__EXERCISE PROMPT__:
Pick out and copy every line below that has the word "knee".
[DATA PROVIDED]
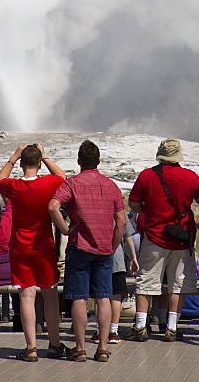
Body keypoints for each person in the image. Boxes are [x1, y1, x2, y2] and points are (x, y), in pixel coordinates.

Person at [49, 139, 126, 363]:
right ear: (99, 161)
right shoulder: (111, 186)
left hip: (79, 245)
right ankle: (102, 348)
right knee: (104, 298)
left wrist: (64, 229)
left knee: (79, 298)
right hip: (104, 248)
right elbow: (121, 221)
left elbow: (53, 206)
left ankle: (80, 348)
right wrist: (113, 245)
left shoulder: (72, 184)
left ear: (79, 161)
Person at [125, 138, 199, 343]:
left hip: (154, 236)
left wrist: (148, 211)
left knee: (146, 281)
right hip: (181, 237)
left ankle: (141, 326)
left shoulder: (147, 175)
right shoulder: (190, 176)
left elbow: (133, 202)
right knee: (177, 284)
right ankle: (172, 327)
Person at [0, 142, 67, 362]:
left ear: (21, 164)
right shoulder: (48, 183)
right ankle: (54, 344)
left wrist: (13, 156)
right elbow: (62, 176)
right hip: (44, 245)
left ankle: (31, 347)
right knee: (50, 295)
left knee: (26, 295)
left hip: (20, 246)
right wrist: (45, 157)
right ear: (38, 163)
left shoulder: (14, 186)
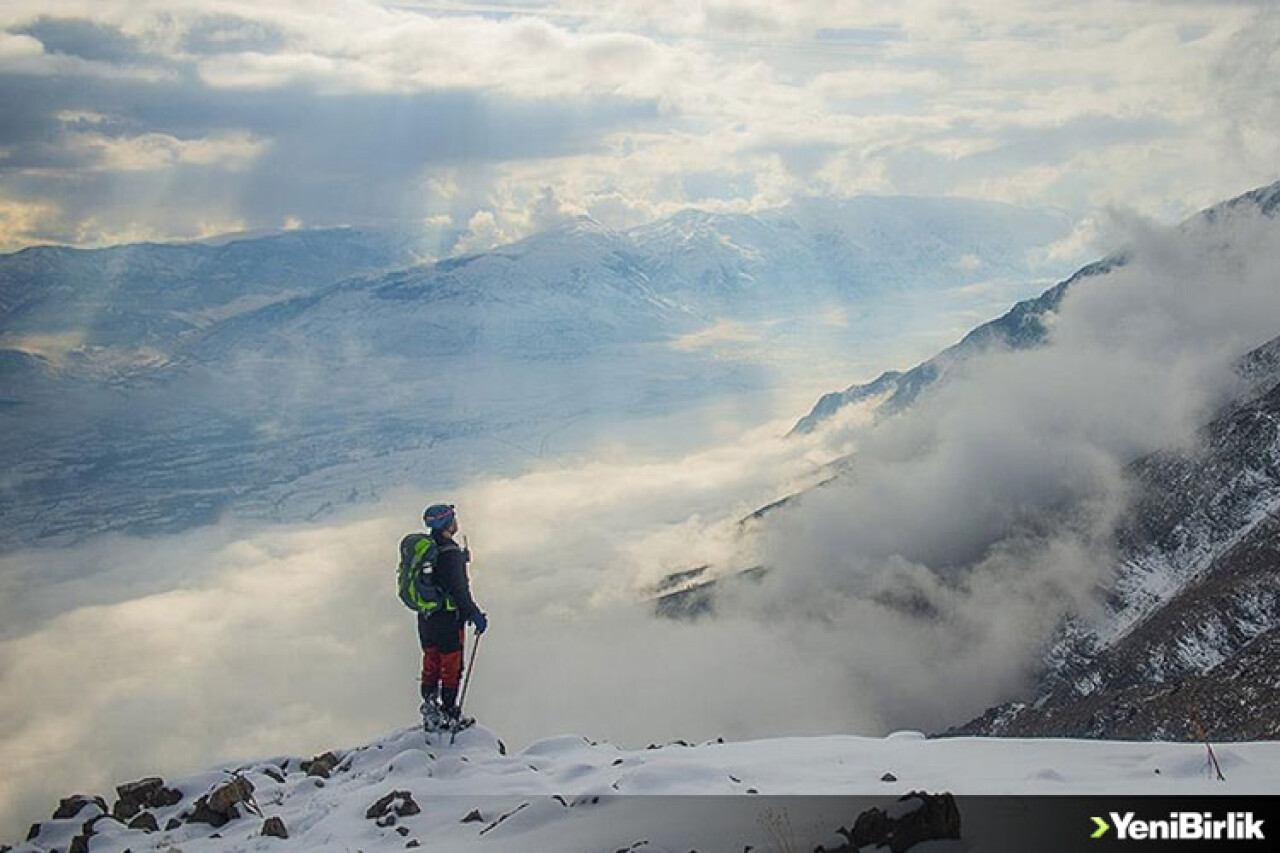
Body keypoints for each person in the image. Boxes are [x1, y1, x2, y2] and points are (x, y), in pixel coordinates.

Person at [417, 503, 488, 731]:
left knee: (431, 661)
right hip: (448, 620)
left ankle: (430, 707)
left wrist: (460, 560)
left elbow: (439, 578)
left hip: (426, 618)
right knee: (451, 666)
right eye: (453, 518)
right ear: (447, 523)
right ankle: (449, 713)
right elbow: (459, 589)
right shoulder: (449, 552)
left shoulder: (427, 549)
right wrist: (474, 614)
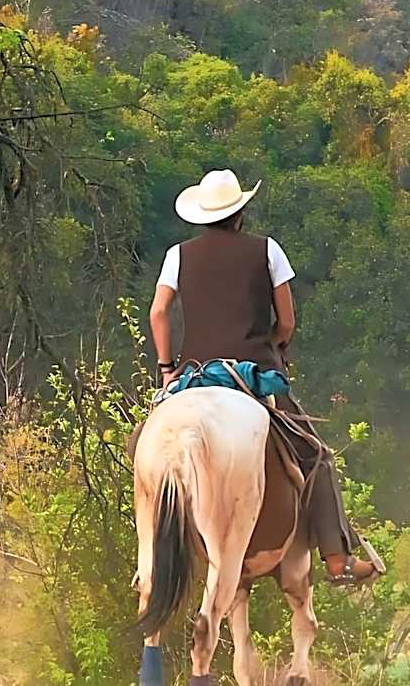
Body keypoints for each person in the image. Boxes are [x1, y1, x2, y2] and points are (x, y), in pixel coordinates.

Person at [149, 169, 381, 587]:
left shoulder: (177, 255)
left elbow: (158, 312)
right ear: (240, 213)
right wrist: (272, 344)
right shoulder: (267, 250)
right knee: (315, 454)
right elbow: (287, 321)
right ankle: (337, 559)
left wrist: (167, 369)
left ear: (202, 216)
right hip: (252, 374)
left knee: (144, 449)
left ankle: (145, 558)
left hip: (195, 375)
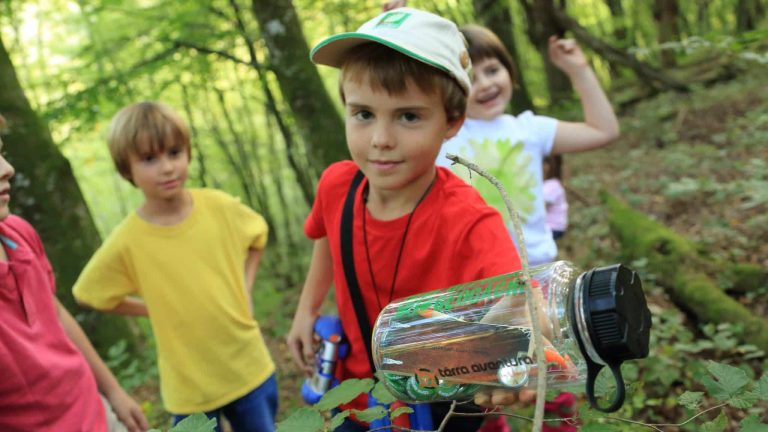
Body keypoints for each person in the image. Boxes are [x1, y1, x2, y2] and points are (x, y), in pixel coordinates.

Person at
[/DATA PROVIDED]
__EXERCISE ANSWER__:
right knee: (104, 298)
left knee: (79, 298)
left knee: (146, 281)
right knee: (177, 284)
right knee: (50, 295)
left knee: (26, 295)
left knee: (431, 661)
right knee: (451, 666)
right knee: (315, 454)
left knee: (144, 449)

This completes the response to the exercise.